WHAT YOU SHOULD DO -> Please copy the material below line for line, leaving out the pictures.
==========
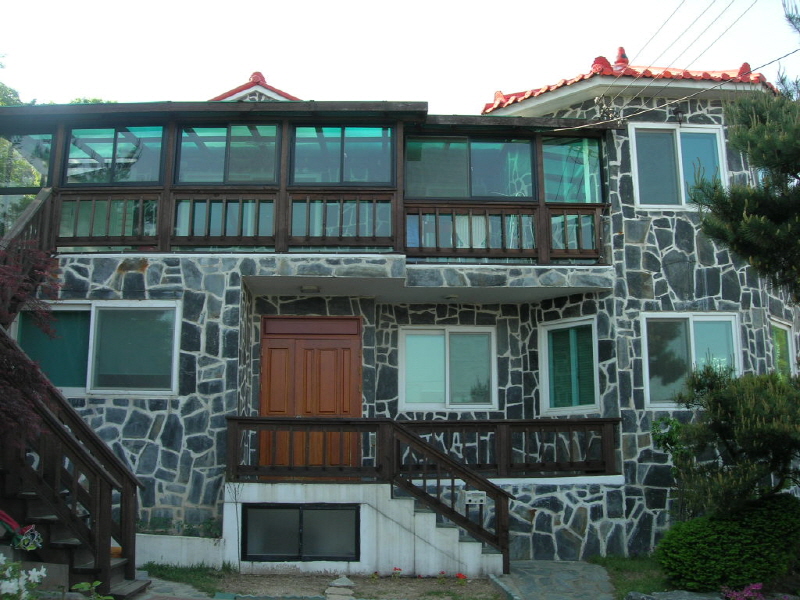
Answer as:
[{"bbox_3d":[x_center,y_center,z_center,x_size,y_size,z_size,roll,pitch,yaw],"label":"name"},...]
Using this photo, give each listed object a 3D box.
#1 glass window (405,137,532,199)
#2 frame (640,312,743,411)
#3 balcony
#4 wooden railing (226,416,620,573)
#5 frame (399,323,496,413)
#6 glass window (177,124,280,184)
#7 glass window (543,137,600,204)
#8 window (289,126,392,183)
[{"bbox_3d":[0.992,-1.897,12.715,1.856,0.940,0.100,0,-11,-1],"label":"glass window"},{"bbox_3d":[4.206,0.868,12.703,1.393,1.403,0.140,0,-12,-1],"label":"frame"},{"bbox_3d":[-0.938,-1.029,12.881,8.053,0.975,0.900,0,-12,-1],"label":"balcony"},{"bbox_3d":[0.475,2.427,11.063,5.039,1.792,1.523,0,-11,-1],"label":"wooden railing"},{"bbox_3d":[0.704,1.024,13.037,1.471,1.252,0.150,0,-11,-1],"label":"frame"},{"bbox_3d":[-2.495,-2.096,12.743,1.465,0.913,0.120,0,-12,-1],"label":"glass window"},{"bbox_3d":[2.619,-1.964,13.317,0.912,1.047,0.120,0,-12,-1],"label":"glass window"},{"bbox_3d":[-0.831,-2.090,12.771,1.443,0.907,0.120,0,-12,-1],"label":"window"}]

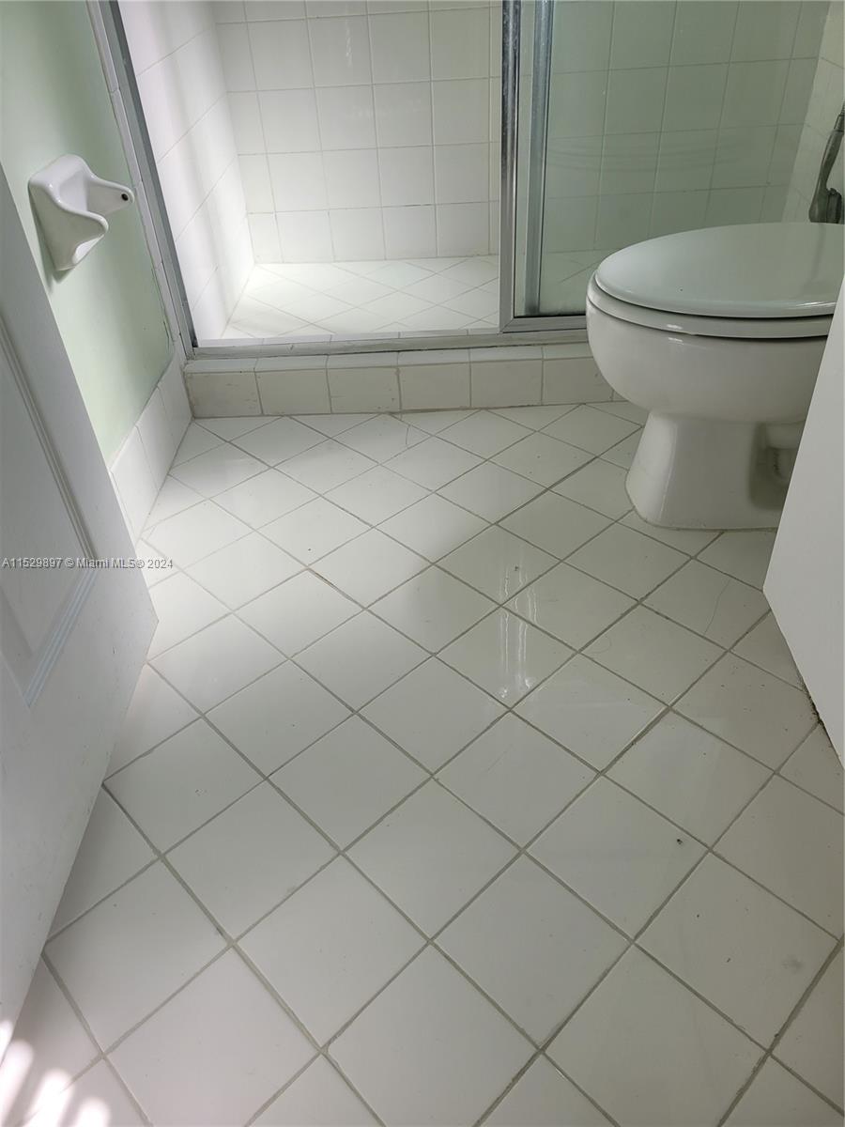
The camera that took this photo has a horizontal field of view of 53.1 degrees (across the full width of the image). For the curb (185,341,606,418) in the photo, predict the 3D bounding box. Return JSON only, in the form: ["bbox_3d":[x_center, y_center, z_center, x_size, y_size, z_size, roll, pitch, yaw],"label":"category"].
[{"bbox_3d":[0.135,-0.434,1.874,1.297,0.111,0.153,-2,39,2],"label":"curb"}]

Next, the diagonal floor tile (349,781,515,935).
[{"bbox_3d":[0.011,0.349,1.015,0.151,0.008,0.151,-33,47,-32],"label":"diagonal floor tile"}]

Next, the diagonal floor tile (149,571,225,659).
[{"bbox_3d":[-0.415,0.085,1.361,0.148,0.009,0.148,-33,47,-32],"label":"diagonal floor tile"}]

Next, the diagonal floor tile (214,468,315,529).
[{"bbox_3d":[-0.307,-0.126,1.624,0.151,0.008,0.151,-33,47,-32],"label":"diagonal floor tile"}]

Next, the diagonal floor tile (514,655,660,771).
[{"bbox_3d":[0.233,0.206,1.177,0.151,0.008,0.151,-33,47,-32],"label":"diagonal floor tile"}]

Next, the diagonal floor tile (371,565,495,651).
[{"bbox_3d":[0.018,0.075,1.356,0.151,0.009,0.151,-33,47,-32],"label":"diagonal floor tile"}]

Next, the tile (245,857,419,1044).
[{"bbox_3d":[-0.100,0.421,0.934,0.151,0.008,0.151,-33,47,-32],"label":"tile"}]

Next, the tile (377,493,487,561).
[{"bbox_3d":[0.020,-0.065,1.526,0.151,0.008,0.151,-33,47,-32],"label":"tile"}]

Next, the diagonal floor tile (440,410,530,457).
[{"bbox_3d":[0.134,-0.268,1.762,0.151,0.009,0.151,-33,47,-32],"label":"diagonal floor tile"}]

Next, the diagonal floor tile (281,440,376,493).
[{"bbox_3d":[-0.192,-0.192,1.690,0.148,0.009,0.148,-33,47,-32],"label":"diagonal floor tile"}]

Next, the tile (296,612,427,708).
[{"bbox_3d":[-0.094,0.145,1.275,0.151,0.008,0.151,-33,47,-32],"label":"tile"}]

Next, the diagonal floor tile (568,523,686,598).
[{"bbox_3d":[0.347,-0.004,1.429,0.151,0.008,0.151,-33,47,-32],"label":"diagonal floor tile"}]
==========
WORKED SOLUTION ->
Answer as:
[{"bbox_3d":[x_center,y_center,z_center,x_size,y_size,z_size,roll,pitch,yaw],"label":"name"},...]
Using this photo, give each listed object a 3D box.
#1 glass window (405,137,532,199)
#2 frame (640,312,743,411)
#3 balcony
#4 wooden railing (226,416,620,573)
#5 frame (399,323,496,413)
#6 glass window (177,124,280,184)
#7 glass window (543,137,600,204)
#8 window (289,126,392,183)
[{"bbox_3d":[0.992,-1.897,12.715,1.856,0.940,0.100,0,-11,-1],"label":"glass window"},{"bbox_3d":[4.206,0.868,12.703,1.393,1.403,0.140,0,-12,-1],"label":"frame"},{"bbox_3d":[-0.938,-1.029,12.881,8.053,0.975,0.900,0,-12,-1],"label":"balcony"},{"bbox_3d":[0.475,2.427,11.063,5.039,1.792,1.523,0,-11,-1],"label":"wooden railing"},{"bbox_3d":[0.704,1.024,13.037,1.471,1.252,0.150,0,-11,-1],"label":"frame"},{"bbox_3d":[-2.495,-2.096,12.743,1.465,0.913,0.120,0,-12,-1],"label":"glass window"},{"bbox_3d":[2.619,-1.964,13.317,0.912,1.047,0.120,0,-12,-1],"label":"glass window"},{"bbox_3d":[-0.831,-2.090,12.771,1.443,0.907,0.120,0,-12,-1],"label":"window"}]

The camera that took this photo has a horizontal field of view of 53.1 degrees (across the full width of the image). For the curb (185,341,606,418) in the photo, predict the 3D bounding box. Return JSON only, in the form: ["bbox_3d":[x_center, y_center, z_center, x_size, y_size, z_size, roll, pitch, yaw],"label":"category"].
[{"bbox_3d":[0.135,-0.434,1.874,1.297,0.111,0.153,-2,39,2],"label":"curb"}]

Next, the diagonal floor tile (349,781,515,935).
[{"bbox_3d":[0.011,0.349,1.015,0.151,0.008,0.151,-33,47,-32],"label":"diagonal floor tile"}]

Next, the diagonal floor tile (149,571,225,659).
[{"bbox_3d":[-0.415,0.085,1.361,0.148,0.009,0.148,-33,47,-32],"label":"diagonal floor tile"}]

Next, the diagonal floor tile (214,468,315,529).
[{"bbox_3d":[-0.307,-0.126,1.624,0.151,0.008,0.151,-33,47,-32],"label":"diagonal floor tile"}]

Next, the diagonal floor tile (514,655,660,771).
[{"bbox_3d":[0.233,0.206,1.177,0.151,0.008,0.151,-33,47,-32],"label":"diagonal floor tile"}]

Next, the diagonal floor tile (371,565,495,651).
[{"bbox_3d":[0.018,0.075,1.356,0.151,0.009,0.151,-33,47,-32],"label":"diagonal floor tile"}]

Next, the tile (245,857,419,1044).
[{"bbox_3d":[-0.100,0.421,0.934,0.151,0.008,0.151,-33,47,-32],"label":"tile"}]

Next, the tile (377,493,487,561).
[{"bbox_3d":[0.020,-0.065,1.526,0.151,0.008,0.151,-33,47,-32],"label":"tile"}]

Next, the diagonal floor tile (440,410,530,457).
[{"bbox_3d":[0.134,-0.268,1.762,0.151,0.009,0.151,-33,47,-32],"label":"diagonal floor tile"}]

Next, the diagonal floor tile (281,440,376,493).
[{"bbox_3d":[-0.192,-0.192,1.690,0.148,0.009,0.148,-33,47,-32],"label":"diagonal floor tile"}]

Next, the tile (296,612,427,708).
[{"bbox_3d":[-0.094,0.145,1.275,0.151,0.008,0.151,-33,47,-32],"label":"tile"}]

Next, the diagonal floor tile (568,523,686,598).
[{"bbox_3d":[0.347,-0.004,1.429,0.151,0.008,0.151,-33,47,-32],"label":"diagonal floor tile"}]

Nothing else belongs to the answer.